Le tirage au sort a livré son verdict : Haïti affrontera l’Écosse le 13 juin, le Brésil le 19 juin et le Maroc le 24 juin dans un groupe C où chaque adversaire affiche pedigree, intensité et ambition.
Une poule exigeante, certes, mais la réaction de certains observateurs — prophétisant trois défaites sèches, sans espoir ni sursaut — révèle un pessimisme devenu presque réflexe national.
Mais ce fatalisme est-il seulement sérieux ? Est-il même acceptable ?
Les Grenadiers n’ont rien volé : ils ont conquis leur place
On semble l’oublier : si Haïti est à la Coupe du Monde, c’est grâce à une qualification arrachée avec courage, discipline et une volonté farouche.
Les Grenadiers ne se sont pas invités par hasard :
• ils ont démontré un état d’esprit exemplaire,
• une capacité à surmonter l’adversité,
• et un football fait d’énergie, de créativité et de résilience.
On peut débattre de leur niveau actuel, mais pas de leur mérite, ni du fait que, dans ce sport, le mental représente au moins 70 % de la performance.

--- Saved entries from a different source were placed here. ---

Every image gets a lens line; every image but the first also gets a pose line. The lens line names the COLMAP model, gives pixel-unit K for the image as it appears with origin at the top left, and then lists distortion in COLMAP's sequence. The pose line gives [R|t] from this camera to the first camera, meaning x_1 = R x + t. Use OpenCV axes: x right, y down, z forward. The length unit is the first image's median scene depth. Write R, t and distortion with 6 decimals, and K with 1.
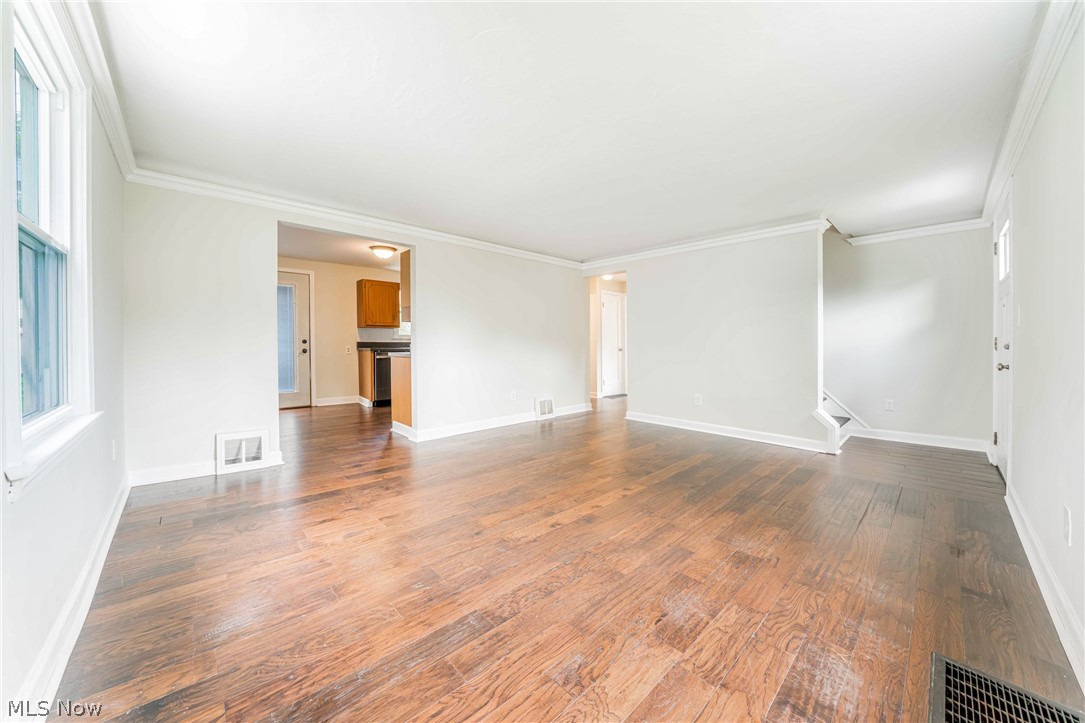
lens RADIAL K [[383.5, 0, 531.2], [0, 383.5, 343.2], [0, 0, 1]] dist [-0.029440, 0.003920]
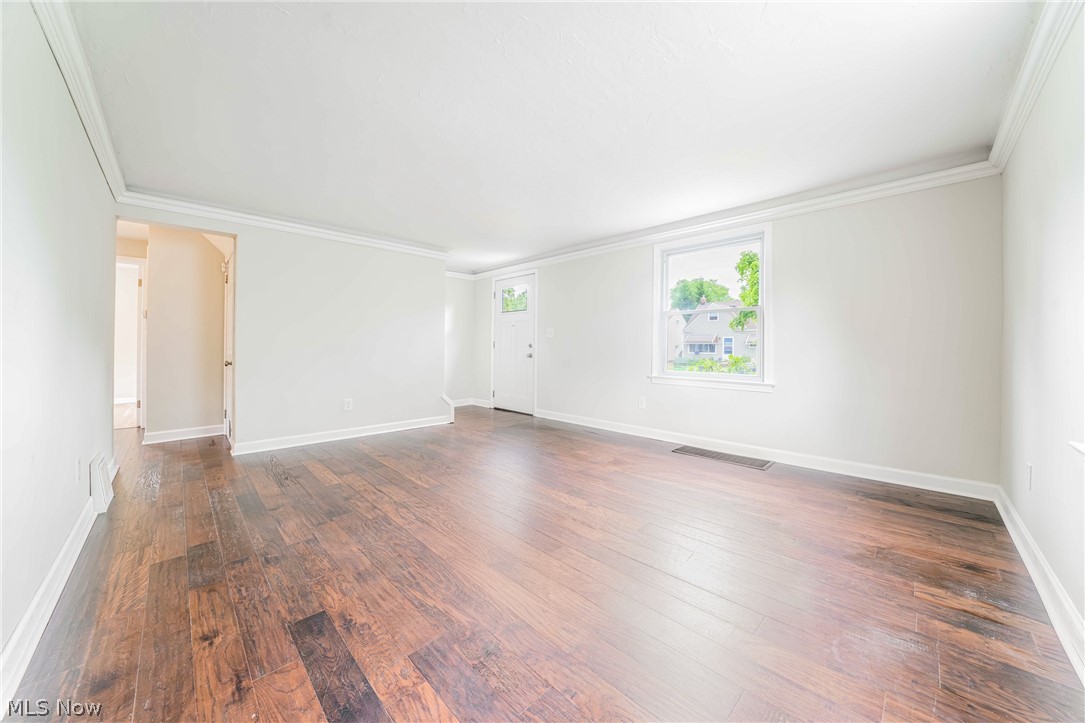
lens RADIAL K [[383.5, 0, 531.2], [0, 383.5, 343.2], [0, 0, 1]] dist [-0.029440, 0.003920]
pose [[-0.023539, 0.000604, 0.999723, -0.899071], [-0.003518, 0.999994, -0.000687, -0.005480], [-0.999717, -0.003533, -0.023537, 1.016619]]
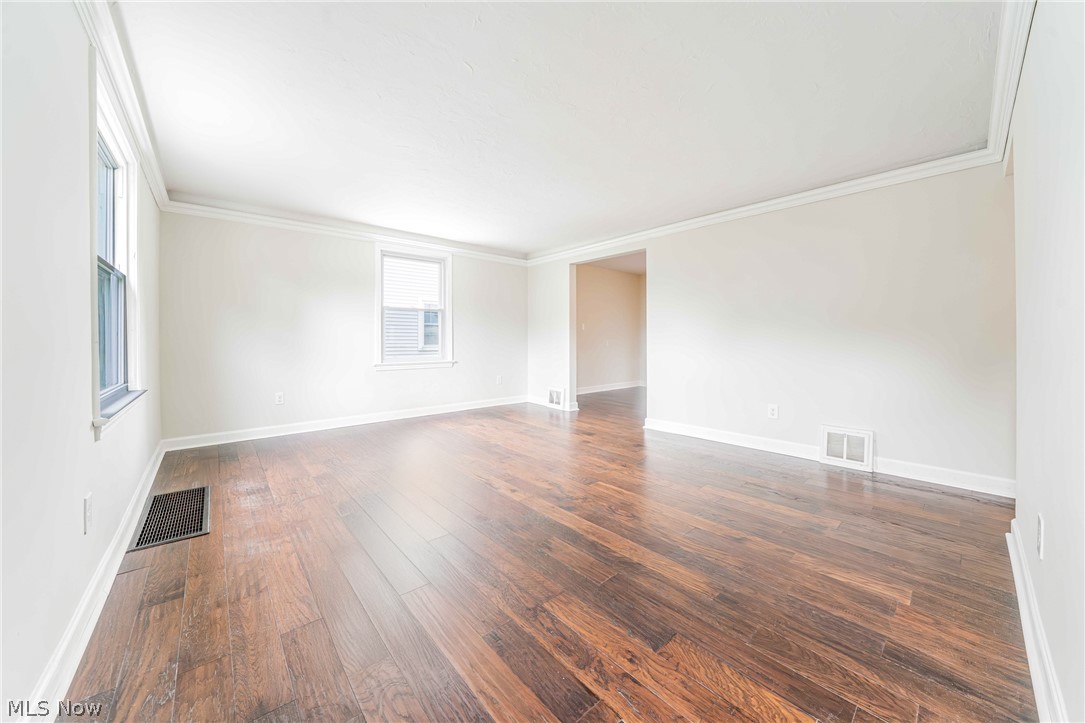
lens RADIAL K [[380.1, 0, 541.1], [0, 380.1, 340.3], [0, 0, 1]] dist [-0.017900, 0.000115]
pose [[-0.015555, 0.001455, -0.999878, 1.245847], [0.002206, 0.999997, 0.001421, 0.012777], [0.999877, -0.002184, -0.015559, 1.143379]]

Le mauvais procès du pessimisme
Au lieu d’enterrer l’équipe avant même l’entrée en lice, les plus sceptiques devraient employer leur énergie autrement :
• plaider pour le renforcement du groupe,
• soutenir l’intégration de nouveaux talents,
• exiger une préparation rigoureuse,
• multiplier les matchs amicaux pendant les fenêtres FIFA,
• obtenir des stages d’entraînement dans des installations modernes, indispensables pour atteindre le niveau physique exigé par un tel tournoi.
Comment espérer des miracles le 13 juin si l’on sabote, par indifférence ou résignation, les mois qui précèdent ?

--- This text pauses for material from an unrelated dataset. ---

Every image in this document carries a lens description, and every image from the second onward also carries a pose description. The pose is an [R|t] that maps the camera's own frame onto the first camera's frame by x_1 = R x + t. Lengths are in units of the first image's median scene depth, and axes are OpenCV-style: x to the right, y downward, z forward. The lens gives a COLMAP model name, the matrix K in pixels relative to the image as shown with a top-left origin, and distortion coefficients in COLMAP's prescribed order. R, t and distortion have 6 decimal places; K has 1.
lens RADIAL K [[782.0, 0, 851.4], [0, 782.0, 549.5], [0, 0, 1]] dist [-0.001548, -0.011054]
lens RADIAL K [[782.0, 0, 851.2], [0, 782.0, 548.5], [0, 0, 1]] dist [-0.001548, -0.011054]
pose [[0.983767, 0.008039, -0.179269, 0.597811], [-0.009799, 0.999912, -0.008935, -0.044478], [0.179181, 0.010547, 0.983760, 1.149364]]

L’excellence ne naît pas du hasard : elle se prépare, se finance, s’organise.
Une mobilisation nationale derrière le CN et toute l’équipe s’impose
L’équipe nationale représente le pays entier. Il est donc urgent que :
• l’État haïtien,
• le secteur privé,
• la diaspora,
se mobilisent pour doter la sélection des ressources nécessaires à une préparation digne : logistique, accompagnement médical, analyses vidéo, haut niveau d’entraînement, nutrition adaptée, tout ce qu’exige le football moderne.
Cette Coupe du Monde, organisée du 11 juin au 19 juillet 2026, n’est pas un simple tournoi : c’est une fenêtre historique pour projeter une autre image d’Haïti, une énergie nouvelle, un récit de dignité et d’effort partagé.
Ne donnons pas raison aux pessimistes
Si les Grenadiers bénéficient du soutien adéquat, ils peuvent :
• surprendre,
• bousculer les hiérarchies,
• offrir au peuple haïtien une joie rare dans ces temps difficiles.
Ceux qui doutent aujourd’hui pourraient bien être ceux qui applaudiront le plus fort demain.
Un message au CN: continuez sur votre lancée.
L’histoire n’est jamais écrite d’avance — surtout dans le football. Elle se conquiert.